Now, much as I loved this incarnation of Evil Dead, there is one particular problem (relatively small, granted) that deny this great film the status of outright masterpiece. The raison d'etre? Well, as far as characters are concerned, unlike the well-developed complexity of Mia, the rest of the characters unfortunately serve as fodder for some of the film's plentiful gruesome scenes. As such, while what they go through is unquestionably horrible, it lacks the weight necessary for us to empathise and get beyond the 'Holy Shit!' gut reaction. I remember when I saw the film with my esteemed colleague over at Danland Movies at one point trying to figure out how many lines Natalie (the blonde one) spoken or if indeed she had vocalised at any point before her proverbial 'scene of focused depravity.' We are unable to view these characters beyond this level, and I've taken to preferring to view them as manifestations of Mia's chaotic psychological state as opposed to anything physical, whether or not that is the filmmakers' intent.
Above and beyond four of the main characters being the caricature of Davy Jones' "chameleon, comedian, corinthian and (you get the point)...," Evil Dead is one of the strongest outings in recent horror cinema. It takes the central premise and goes completely in it's own direction, with the character of Mia having a lot of complexity, with Jane Levy delivering a terrific star-making performance.
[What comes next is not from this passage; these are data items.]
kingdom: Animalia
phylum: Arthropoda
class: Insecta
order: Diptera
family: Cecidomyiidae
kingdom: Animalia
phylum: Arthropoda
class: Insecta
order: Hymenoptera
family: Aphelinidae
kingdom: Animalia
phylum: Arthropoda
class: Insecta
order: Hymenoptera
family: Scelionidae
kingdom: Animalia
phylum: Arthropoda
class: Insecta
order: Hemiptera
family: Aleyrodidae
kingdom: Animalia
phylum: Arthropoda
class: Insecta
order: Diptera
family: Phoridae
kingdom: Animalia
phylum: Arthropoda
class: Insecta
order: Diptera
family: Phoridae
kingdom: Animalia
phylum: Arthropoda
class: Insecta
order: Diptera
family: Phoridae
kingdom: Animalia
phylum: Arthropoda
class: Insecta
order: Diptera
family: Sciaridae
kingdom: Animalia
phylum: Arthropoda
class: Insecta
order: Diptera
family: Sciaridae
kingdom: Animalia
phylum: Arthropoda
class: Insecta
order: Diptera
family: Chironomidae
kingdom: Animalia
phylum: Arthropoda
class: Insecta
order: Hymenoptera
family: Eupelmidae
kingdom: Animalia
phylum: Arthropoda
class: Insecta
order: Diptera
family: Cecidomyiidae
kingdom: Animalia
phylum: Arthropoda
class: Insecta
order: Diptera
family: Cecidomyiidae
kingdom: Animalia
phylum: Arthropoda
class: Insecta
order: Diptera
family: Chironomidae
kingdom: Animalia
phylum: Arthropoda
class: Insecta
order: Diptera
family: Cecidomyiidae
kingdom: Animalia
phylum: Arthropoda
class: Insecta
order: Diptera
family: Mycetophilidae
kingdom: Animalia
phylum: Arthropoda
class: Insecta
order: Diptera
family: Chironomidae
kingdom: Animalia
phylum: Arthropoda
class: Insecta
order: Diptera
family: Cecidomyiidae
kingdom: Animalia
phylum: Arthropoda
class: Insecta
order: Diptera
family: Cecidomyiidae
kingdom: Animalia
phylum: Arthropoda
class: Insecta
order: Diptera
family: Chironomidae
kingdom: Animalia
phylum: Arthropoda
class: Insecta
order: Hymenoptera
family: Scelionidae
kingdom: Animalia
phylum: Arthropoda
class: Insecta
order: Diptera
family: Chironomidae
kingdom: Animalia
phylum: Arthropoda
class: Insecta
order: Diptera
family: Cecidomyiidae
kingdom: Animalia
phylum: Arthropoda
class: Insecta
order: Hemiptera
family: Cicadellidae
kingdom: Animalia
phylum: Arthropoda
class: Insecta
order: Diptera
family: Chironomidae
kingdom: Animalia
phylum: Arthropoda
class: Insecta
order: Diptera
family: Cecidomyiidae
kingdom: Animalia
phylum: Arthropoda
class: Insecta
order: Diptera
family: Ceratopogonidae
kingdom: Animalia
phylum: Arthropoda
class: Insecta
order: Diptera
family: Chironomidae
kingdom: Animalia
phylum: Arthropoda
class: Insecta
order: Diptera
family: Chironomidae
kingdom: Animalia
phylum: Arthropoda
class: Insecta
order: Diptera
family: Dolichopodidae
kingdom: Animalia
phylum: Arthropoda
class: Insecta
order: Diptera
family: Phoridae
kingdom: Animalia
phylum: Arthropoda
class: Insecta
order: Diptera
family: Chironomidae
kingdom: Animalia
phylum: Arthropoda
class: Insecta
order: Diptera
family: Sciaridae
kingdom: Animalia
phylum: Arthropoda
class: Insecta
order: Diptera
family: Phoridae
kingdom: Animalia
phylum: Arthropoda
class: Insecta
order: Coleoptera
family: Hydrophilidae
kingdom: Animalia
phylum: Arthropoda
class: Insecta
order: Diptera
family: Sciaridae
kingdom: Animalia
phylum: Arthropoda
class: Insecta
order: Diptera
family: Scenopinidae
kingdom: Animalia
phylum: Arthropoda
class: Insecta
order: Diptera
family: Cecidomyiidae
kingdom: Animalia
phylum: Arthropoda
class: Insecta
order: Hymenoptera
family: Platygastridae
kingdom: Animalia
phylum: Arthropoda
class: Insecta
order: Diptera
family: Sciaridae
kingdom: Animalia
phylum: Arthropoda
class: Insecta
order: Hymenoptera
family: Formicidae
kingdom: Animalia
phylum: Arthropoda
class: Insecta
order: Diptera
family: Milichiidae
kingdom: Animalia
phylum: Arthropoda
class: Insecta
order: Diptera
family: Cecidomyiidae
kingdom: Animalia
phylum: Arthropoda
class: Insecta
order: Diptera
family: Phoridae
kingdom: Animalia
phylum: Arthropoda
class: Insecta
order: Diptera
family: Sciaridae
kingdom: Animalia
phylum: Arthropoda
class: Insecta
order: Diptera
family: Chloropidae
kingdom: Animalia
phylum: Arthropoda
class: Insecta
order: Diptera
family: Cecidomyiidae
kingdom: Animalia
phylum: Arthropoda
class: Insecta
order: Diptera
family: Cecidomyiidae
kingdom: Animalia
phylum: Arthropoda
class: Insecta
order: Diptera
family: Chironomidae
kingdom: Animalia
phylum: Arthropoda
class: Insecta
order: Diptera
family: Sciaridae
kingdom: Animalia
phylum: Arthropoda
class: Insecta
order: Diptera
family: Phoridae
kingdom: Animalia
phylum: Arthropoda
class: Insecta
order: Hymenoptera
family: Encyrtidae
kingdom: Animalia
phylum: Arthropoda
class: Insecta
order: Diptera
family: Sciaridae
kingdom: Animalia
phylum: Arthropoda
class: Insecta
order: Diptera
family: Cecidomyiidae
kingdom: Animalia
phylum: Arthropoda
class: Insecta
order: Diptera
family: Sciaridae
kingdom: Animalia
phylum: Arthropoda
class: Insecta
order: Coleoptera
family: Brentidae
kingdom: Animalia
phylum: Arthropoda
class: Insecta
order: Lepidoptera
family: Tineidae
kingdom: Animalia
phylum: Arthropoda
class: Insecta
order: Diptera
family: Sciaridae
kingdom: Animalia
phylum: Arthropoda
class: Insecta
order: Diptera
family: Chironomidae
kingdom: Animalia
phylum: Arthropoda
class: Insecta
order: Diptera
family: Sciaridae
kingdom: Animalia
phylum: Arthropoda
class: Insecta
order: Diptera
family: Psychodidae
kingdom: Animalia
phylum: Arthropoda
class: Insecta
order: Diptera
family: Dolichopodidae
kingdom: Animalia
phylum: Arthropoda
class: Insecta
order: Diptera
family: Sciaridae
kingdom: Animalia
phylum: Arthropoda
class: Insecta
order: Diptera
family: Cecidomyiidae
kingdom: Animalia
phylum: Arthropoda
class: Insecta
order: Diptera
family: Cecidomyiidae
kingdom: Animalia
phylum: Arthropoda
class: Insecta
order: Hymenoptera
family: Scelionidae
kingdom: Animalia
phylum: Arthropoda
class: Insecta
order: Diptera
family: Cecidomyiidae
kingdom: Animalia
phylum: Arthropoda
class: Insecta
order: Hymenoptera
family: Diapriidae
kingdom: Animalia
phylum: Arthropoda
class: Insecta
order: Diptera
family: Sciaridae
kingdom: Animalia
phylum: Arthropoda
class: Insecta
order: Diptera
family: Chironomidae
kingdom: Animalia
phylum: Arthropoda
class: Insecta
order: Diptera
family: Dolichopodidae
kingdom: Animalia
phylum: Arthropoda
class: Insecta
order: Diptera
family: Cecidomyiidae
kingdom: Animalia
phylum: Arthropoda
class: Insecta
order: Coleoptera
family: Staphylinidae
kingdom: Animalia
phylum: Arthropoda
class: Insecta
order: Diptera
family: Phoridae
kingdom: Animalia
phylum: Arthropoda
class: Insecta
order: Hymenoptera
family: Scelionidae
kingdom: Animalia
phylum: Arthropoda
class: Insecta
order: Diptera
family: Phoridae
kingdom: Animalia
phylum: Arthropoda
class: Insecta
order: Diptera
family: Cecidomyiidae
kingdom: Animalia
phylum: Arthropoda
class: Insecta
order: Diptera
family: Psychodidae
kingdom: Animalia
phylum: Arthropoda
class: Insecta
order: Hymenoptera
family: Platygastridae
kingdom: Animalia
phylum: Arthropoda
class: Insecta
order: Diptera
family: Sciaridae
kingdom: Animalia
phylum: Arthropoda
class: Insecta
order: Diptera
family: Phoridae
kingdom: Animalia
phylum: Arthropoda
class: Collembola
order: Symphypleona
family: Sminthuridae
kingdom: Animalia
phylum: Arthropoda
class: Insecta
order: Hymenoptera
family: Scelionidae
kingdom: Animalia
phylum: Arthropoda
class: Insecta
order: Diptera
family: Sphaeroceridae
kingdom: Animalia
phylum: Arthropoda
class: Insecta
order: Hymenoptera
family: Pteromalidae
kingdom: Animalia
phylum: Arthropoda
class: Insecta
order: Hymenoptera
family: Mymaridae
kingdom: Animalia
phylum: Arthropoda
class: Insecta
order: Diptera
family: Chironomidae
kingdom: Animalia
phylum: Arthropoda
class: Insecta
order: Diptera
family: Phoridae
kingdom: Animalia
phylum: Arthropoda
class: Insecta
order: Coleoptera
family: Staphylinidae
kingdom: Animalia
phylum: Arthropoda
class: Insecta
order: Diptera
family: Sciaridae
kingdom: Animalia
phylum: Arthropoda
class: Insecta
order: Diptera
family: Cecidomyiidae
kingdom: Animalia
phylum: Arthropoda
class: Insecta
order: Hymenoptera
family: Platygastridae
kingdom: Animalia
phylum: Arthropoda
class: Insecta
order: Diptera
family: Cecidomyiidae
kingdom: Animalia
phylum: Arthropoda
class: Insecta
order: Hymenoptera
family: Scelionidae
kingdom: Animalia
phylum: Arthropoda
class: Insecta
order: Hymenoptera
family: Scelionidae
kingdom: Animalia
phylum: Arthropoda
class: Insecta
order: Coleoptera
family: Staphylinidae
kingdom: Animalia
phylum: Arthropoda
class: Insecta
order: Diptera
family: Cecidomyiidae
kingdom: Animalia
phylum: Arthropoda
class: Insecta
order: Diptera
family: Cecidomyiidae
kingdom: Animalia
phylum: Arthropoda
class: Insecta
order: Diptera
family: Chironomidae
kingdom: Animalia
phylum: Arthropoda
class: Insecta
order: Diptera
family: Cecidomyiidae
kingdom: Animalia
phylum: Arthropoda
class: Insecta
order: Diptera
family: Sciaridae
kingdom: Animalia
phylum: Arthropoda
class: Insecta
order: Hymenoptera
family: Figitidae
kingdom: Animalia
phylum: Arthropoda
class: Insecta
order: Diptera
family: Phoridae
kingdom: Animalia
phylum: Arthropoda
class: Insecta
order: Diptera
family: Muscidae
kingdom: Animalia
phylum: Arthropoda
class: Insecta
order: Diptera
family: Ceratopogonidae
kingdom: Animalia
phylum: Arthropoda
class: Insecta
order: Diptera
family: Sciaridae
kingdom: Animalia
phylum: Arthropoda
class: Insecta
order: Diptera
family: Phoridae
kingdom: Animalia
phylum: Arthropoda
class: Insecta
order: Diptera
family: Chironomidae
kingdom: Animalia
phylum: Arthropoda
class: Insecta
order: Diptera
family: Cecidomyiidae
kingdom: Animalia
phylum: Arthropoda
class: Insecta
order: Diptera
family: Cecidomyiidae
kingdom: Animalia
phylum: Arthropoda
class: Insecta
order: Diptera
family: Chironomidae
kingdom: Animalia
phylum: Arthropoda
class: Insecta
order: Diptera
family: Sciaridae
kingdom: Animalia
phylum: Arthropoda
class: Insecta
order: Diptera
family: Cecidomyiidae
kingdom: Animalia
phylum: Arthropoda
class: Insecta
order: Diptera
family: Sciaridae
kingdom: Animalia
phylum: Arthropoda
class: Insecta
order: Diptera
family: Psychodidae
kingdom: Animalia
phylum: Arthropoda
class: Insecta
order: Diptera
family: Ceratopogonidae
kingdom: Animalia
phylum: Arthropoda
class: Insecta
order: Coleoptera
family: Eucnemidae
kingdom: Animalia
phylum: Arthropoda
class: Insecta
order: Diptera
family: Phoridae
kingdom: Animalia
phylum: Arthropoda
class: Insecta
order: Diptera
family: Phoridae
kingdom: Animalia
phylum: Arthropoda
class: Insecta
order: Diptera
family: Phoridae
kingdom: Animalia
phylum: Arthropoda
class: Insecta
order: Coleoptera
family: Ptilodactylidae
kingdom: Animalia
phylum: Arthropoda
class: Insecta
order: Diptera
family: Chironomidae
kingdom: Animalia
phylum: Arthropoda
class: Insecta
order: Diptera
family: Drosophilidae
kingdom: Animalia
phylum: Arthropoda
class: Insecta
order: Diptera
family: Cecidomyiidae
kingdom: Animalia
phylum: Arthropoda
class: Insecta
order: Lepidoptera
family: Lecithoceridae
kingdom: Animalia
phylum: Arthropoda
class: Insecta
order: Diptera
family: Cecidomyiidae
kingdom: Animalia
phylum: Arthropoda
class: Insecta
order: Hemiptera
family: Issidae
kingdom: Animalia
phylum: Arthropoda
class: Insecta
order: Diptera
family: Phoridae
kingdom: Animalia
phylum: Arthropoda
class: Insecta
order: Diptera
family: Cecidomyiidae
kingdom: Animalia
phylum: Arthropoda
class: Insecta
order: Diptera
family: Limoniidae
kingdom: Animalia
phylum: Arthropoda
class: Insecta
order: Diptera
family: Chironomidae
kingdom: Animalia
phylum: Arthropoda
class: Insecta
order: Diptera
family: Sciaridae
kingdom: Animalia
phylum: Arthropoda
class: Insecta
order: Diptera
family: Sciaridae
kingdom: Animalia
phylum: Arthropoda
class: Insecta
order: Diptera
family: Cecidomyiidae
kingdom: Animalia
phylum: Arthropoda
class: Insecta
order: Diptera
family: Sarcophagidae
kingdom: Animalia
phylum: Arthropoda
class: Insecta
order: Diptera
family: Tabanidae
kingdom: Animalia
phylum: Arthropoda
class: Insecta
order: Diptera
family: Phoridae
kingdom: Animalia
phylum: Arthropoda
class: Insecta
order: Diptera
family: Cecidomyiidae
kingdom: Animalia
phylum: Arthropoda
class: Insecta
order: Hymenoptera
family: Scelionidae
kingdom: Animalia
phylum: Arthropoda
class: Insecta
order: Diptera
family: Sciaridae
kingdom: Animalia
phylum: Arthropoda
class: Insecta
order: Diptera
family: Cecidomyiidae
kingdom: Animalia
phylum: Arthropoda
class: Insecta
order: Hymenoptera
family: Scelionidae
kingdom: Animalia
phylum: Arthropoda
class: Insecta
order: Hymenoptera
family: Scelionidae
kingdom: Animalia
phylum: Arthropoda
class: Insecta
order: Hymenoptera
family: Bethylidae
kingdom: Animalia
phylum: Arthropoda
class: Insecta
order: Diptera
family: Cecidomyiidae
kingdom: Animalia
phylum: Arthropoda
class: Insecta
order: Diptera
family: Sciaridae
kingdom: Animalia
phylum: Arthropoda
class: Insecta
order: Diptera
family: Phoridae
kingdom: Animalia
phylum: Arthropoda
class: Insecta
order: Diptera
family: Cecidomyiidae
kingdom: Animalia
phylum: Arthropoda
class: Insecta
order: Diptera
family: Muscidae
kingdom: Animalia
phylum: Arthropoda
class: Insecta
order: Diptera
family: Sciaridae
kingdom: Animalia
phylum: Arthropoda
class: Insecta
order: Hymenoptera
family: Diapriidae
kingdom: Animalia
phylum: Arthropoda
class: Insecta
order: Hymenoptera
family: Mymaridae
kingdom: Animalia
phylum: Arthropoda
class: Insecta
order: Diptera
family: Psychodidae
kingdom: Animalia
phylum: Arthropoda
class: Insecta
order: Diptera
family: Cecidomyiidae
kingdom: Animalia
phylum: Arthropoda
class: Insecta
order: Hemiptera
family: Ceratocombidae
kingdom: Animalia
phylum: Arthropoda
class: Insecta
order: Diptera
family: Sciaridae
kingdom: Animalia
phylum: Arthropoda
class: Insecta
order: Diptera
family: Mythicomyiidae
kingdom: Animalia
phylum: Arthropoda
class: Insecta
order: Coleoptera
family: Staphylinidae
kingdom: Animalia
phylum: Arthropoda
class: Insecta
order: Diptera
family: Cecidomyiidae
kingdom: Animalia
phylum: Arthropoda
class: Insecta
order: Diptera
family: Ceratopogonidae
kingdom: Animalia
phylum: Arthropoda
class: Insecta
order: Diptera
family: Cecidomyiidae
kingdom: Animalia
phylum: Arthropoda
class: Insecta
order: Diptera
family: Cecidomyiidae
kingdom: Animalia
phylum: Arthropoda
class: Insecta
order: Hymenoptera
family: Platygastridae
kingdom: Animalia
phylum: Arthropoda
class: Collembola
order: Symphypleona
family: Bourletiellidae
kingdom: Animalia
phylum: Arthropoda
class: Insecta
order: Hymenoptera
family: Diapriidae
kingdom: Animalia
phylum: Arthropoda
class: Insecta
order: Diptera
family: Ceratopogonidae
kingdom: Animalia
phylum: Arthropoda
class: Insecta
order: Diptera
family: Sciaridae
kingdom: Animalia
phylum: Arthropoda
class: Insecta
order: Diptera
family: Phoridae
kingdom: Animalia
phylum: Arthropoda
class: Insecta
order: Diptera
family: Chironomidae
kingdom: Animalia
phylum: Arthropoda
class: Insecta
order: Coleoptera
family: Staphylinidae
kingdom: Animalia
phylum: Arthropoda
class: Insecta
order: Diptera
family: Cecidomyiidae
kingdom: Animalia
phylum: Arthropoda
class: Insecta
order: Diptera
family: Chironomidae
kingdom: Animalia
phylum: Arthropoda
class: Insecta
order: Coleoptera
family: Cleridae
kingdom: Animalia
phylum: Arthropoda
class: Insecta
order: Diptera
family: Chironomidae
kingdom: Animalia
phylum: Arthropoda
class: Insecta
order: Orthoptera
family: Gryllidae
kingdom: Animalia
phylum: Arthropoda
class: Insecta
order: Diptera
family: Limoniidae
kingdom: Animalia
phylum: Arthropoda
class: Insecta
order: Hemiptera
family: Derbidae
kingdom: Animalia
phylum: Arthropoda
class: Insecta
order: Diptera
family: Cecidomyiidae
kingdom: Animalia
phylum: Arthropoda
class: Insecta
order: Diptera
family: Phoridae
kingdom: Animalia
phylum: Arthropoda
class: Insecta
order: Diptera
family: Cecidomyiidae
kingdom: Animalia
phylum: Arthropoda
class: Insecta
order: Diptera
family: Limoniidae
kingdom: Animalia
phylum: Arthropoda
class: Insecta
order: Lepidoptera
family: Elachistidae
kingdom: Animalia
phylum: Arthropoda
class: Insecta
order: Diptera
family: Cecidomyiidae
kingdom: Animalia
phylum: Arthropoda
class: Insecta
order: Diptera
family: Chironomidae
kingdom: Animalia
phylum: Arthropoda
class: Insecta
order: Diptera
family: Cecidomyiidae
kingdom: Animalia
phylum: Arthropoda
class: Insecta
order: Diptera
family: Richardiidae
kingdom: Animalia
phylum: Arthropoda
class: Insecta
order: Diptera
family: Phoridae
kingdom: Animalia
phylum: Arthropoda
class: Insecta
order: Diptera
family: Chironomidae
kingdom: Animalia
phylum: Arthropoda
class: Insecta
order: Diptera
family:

The savage aestheticism of the film is complimented in the departments of cinematography, editing, production design and original score, all of which contribute to the hellish atmosphere of the picture. Finally, Fede Alvarez was the perfect choice for directing this picture, his decisions, particularly going ahead with the tough physical make-up effects, give the film a real cerebral quality, and this, his debut film, is directed with confidence and conviction. As mentioned, I saw this with ma big homie over at Danland Movies, and, being big fans of the original, we were given a more than pleasant surprise and one of the most fun times I can remember having at the cinema. Both of us were reacting in a way most movies can never dream of having their audiences do, so, under the pretence that we represent the greater public of cinema-going (when I for one exist in a vacuum!), Evil Dead works. In a word: groovy!
The Thin White Dude's Prognosis - 8.4/10
The Thin White Dude's Self-Diagnosis - Groovy! (I'll shut up now!)